◆ Assignment:
All that is needed is each line of the entries holding the word "lines", copied as it stands.

*** Opening Source data ***

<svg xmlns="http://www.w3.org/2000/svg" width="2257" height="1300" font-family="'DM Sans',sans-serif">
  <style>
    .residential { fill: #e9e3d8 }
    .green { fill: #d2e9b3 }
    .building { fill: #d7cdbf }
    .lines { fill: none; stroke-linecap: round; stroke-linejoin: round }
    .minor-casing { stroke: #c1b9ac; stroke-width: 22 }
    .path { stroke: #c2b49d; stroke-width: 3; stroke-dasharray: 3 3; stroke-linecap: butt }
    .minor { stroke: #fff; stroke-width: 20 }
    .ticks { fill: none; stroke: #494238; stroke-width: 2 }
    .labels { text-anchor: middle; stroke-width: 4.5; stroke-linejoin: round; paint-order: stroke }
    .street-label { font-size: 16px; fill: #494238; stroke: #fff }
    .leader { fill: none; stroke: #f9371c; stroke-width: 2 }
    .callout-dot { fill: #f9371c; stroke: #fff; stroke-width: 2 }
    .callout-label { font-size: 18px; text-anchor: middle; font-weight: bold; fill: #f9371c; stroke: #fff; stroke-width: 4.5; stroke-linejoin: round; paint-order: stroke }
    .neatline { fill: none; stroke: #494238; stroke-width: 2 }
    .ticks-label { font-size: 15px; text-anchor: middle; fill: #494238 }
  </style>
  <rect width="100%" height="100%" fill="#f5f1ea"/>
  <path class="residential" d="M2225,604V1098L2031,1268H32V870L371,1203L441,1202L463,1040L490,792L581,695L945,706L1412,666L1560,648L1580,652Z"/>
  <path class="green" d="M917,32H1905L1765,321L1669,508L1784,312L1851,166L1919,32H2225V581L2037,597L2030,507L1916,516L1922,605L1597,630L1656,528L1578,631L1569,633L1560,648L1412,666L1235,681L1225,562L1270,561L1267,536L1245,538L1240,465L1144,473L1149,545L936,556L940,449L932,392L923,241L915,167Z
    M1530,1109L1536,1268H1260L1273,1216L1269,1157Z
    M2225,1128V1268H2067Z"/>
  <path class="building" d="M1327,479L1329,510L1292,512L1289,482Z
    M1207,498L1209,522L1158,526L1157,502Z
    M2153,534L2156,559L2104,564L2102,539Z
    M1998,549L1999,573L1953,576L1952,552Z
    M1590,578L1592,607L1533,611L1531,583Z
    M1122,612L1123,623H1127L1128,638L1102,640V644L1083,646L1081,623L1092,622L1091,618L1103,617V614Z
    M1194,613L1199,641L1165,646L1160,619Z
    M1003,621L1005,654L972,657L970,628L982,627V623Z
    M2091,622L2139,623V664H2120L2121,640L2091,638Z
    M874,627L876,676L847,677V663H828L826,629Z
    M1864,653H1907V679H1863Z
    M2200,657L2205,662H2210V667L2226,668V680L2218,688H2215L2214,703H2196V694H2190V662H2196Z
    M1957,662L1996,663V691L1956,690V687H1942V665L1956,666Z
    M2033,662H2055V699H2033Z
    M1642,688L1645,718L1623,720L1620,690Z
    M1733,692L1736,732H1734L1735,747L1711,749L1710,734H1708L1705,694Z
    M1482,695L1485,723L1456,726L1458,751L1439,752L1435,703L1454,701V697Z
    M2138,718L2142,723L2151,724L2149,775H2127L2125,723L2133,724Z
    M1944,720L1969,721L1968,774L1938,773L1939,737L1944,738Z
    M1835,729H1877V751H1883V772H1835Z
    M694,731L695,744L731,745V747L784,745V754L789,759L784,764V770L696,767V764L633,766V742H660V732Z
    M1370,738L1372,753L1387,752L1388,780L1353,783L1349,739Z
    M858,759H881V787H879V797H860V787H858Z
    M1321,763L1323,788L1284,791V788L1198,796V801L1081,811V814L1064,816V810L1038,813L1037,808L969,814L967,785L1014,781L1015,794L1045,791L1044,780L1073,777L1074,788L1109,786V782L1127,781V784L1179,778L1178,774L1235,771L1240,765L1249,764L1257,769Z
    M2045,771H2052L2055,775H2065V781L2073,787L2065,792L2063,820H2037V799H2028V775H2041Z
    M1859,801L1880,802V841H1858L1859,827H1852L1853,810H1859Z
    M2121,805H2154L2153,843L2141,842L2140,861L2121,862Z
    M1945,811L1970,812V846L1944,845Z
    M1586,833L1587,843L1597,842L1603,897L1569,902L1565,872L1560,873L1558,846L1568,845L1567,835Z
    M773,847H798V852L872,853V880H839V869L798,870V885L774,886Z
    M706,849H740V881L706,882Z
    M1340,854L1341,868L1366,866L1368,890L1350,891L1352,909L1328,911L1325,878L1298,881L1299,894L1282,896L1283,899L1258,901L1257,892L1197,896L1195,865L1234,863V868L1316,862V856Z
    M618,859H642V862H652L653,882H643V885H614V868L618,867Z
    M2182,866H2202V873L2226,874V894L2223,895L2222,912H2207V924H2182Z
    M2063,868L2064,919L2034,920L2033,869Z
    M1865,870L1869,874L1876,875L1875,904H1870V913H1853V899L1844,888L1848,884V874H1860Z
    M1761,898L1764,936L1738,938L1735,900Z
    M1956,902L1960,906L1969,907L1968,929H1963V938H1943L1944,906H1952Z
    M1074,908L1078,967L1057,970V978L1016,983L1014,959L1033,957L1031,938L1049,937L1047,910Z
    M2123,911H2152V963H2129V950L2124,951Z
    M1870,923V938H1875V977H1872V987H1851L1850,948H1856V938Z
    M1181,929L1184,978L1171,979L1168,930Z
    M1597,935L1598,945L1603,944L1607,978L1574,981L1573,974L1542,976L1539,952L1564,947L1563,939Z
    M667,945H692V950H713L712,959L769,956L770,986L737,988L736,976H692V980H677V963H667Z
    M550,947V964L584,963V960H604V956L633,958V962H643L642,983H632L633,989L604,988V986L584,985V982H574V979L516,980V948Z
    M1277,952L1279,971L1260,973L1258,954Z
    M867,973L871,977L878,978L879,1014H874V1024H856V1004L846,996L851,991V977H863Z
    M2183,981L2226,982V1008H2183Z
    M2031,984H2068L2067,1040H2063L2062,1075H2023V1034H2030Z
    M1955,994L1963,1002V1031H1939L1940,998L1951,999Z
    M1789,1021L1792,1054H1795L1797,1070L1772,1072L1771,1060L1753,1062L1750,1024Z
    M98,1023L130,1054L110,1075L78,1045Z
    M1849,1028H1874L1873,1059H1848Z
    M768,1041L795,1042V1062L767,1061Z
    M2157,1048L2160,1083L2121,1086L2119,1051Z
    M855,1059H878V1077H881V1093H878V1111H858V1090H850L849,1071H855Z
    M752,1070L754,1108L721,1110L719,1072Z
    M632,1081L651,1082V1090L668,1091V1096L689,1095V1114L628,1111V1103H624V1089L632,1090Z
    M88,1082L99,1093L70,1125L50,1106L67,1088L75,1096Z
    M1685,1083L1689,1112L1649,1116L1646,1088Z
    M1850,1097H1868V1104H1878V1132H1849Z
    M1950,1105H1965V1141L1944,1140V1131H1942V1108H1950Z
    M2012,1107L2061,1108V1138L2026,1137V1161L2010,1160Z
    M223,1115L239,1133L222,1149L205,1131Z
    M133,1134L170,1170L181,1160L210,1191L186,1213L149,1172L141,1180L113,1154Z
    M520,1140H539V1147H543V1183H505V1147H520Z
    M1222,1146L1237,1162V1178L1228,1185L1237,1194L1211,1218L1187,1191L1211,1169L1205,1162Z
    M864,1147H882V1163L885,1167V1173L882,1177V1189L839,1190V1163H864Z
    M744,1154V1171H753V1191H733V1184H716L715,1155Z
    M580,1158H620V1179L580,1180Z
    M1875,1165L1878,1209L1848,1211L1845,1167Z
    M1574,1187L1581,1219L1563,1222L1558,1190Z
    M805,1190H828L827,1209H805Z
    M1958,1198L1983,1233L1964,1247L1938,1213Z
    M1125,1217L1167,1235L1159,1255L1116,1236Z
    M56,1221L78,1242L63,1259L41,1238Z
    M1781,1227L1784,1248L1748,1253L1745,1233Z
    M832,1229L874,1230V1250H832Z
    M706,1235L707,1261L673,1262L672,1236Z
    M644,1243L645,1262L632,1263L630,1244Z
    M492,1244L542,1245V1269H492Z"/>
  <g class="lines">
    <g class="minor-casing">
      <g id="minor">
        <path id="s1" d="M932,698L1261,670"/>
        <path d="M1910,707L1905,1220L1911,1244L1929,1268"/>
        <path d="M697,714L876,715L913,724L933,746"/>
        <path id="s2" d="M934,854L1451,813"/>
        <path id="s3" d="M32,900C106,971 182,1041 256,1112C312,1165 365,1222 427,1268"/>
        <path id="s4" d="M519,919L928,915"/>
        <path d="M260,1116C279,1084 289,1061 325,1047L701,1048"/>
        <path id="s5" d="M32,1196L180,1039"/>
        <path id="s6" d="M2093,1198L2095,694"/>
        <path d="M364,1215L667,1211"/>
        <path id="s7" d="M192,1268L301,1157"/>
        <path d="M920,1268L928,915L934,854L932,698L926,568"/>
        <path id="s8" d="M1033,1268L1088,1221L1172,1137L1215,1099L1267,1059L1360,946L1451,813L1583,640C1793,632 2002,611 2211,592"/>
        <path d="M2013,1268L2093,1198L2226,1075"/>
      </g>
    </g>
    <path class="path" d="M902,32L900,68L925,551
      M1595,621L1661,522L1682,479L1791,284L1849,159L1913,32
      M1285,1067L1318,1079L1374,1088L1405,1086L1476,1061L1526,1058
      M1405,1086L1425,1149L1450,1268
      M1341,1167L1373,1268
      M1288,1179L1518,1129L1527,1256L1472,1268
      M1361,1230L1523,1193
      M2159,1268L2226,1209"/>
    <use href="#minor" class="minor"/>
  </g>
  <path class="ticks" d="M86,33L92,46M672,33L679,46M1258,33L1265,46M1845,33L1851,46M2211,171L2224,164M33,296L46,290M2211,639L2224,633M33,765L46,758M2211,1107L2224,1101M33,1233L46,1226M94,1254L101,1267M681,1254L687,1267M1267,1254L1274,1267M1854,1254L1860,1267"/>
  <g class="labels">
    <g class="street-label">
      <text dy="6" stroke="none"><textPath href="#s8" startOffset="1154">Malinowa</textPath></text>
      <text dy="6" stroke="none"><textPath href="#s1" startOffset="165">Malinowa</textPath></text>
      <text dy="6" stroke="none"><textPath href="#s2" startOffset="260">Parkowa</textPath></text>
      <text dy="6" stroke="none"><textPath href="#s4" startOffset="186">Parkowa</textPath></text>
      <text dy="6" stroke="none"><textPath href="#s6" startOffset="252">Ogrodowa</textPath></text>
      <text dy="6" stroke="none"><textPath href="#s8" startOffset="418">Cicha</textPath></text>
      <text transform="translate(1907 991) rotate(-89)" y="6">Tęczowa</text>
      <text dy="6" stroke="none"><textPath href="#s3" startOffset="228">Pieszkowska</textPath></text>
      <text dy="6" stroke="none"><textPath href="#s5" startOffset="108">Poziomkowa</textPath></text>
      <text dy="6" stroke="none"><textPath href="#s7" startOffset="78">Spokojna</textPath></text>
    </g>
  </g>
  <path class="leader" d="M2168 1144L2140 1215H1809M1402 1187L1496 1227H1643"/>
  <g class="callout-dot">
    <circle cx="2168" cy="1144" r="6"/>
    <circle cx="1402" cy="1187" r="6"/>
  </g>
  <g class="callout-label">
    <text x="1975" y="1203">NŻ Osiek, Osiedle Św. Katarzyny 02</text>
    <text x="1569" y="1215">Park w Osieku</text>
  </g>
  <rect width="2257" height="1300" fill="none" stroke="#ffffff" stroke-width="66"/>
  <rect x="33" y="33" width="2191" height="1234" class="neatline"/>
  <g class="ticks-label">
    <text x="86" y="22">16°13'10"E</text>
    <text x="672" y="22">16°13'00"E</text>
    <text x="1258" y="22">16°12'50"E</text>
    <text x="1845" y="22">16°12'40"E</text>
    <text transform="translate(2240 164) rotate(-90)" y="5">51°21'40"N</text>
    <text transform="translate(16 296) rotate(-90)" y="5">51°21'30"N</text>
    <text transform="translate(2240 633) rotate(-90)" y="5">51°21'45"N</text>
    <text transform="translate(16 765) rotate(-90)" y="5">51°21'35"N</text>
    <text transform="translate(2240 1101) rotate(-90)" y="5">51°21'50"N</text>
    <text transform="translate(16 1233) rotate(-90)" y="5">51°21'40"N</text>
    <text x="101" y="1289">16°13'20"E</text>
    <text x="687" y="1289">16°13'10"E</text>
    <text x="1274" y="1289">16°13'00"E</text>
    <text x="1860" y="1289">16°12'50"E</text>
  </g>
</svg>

*** Closing Source data ***
*** Opening Source data ***

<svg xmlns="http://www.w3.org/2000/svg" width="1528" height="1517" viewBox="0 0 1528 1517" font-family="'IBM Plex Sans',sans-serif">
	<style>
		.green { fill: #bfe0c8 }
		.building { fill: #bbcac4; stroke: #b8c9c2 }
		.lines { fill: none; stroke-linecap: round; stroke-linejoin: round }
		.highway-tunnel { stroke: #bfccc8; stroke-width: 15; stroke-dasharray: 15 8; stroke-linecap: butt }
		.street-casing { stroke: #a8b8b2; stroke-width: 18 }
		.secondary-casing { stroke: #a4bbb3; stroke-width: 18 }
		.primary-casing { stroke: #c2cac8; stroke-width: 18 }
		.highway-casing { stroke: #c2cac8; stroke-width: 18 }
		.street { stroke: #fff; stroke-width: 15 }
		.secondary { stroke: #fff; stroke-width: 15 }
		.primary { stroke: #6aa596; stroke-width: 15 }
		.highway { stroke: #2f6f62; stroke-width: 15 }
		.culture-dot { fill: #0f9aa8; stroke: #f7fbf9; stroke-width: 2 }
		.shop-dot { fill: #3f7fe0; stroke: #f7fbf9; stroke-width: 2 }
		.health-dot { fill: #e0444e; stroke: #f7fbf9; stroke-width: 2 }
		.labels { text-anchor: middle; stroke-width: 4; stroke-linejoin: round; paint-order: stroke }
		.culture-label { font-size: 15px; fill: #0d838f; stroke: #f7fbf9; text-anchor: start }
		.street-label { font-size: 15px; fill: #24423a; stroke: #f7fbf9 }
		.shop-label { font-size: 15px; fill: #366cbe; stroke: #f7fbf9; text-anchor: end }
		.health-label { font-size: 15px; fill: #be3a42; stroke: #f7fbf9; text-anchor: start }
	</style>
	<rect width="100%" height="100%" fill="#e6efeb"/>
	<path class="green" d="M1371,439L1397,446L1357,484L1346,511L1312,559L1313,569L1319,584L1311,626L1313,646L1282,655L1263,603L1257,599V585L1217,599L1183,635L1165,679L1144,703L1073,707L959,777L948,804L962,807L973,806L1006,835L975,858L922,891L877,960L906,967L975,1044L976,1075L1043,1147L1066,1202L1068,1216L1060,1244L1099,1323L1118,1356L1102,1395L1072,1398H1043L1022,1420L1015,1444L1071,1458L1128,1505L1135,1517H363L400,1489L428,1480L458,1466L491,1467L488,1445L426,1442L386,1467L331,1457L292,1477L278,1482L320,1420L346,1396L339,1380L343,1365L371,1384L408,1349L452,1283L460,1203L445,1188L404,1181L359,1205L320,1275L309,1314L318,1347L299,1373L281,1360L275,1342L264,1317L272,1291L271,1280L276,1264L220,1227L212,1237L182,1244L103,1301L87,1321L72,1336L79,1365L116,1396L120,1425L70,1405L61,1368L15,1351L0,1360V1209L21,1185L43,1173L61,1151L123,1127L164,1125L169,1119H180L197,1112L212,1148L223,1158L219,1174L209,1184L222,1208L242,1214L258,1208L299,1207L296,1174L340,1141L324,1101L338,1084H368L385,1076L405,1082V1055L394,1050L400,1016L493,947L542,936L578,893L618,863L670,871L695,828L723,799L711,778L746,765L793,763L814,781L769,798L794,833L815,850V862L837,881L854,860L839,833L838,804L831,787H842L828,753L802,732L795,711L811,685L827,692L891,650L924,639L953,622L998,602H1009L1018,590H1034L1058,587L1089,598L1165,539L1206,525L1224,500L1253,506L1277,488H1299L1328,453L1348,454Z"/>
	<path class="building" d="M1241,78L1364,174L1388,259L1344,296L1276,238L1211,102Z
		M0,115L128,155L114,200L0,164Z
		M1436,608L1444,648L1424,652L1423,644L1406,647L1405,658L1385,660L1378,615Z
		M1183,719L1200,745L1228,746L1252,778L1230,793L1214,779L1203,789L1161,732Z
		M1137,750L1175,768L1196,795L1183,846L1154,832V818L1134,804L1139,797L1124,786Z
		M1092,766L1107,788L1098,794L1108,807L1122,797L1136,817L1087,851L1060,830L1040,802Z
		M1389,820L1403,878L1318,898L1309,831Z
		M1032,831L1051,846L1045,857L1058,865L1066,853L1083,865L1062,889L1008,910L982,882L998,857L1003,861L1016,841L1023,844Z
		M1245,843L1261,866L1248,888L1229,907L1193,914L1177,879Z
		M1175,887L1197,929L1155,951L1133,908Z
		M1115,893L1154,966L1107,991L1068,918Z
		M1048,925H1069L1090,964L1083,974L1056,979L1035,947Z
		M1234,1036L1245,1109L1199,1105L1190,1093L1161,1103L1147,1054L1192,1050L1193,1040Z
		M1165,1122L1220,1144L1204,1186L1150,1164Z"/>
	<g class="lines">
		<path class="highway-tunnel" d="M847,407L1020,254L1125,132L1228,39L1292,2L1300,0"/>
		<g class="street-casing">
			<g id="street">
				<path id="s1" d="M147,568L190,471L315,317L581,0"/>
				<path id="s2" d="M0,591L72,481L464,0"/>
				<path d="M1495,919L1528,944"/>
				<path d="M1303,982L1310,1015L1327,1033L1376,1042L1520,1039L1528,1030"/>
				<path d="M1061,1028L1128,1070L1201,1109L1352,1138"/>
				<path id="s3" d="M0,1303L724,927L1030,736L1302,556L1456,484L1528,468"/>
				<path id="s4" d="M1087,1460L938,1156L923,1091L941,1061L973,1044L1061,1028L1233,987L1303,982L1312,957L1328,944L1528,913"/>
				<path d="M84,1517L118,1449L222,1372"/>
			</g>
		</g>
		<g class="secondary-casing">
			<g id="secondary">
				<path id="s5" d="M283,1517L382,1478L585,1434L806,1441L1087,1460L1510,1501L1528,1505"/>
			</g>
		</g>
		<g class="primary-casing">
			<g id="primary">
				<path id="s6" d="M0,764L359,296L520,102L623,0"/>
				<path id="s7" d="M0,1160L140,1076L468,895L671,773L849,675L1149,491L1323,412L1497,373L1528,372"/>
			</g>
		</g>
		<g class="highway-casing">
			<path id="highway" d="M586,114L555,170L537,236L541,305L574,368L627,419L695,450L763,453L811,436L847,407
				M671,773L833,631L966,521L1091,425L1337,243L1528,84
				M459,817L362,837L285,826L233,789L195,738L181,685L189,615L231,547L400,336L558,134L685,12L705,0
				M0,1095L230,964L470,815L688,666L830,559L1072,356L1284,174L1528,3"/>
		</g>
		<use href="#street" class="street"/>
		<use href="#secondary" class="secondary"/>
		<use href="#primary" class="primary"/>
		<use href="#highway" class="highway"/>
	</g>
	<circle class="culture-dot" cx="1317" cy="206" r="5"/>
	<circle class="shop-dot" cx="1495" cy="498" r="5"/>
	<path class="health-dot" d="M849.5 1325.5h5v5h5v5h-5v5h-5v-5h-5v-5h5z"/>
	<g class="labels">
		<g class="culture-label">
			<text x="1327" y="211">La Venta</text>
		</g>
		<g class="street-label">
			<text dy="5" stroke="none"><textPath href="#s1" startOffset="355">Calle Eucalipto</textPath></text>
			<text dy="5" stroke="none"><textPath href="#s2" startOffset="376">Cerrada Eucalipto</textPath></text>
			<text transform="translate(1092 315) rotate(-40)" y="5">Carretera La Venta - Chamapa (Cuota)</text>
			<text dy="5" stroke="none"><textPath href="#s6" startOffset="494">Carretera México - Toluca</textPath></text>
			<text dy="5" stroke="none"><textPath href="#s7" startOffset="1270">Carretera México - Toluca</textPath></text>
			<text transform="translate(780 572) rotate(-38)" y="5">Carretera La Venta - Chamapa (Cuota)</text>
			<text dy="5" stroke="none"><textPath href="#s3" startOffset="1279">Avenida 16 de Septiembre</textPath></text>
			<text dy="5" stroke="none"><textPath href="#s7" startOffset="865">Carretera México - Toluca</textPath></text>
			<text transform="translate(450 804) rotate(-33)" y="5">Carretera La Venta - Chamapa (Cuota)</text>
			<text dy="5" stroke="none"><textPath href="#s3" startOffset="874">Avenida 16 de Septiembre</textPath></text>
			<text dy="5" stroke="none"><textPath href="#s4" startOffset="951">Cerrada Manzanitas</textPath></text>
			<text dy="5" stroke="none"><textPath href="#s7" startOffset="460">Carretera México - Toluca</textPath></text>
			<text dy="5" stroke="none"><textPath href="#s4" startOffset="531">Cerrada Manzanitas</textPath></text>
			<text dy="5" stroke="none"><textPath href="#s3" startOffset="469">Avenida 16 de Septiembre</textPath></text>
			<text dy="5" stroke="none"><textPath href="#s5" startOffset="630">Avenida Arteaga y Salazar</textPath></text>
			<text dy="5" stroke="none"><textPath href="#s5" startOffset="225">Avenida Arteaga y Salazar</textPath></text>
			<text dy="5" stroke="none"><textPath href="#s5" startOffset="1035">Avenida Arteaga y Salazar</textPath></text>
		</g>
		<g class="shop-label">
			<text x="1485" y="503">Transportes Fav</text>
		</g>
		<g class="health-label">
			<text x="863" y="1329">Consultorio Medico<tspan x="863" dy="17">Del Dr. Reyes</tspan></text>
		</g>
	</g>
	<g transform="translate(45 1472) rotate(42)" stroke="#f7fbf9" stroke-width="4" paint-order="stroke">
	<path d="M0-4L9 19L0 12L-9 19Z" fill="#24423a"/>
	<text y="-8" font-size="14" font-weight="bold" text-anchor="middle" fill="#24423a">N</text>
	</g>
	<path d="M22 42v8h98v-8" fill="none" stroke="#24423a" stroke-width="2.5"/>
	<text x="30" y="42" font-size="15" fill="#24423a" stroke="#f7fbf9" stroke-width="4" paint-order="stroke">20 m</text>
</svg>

*** Closing Source data ***

◆ Reply to the exercise:
    .lines { fill: none; stroke-linecap: round; stroke-linejoin: round }
  <g class="lines">
		.lines { fill: none; stroke-linecap: round; stroke-linejoin: round }
	<g class="lines">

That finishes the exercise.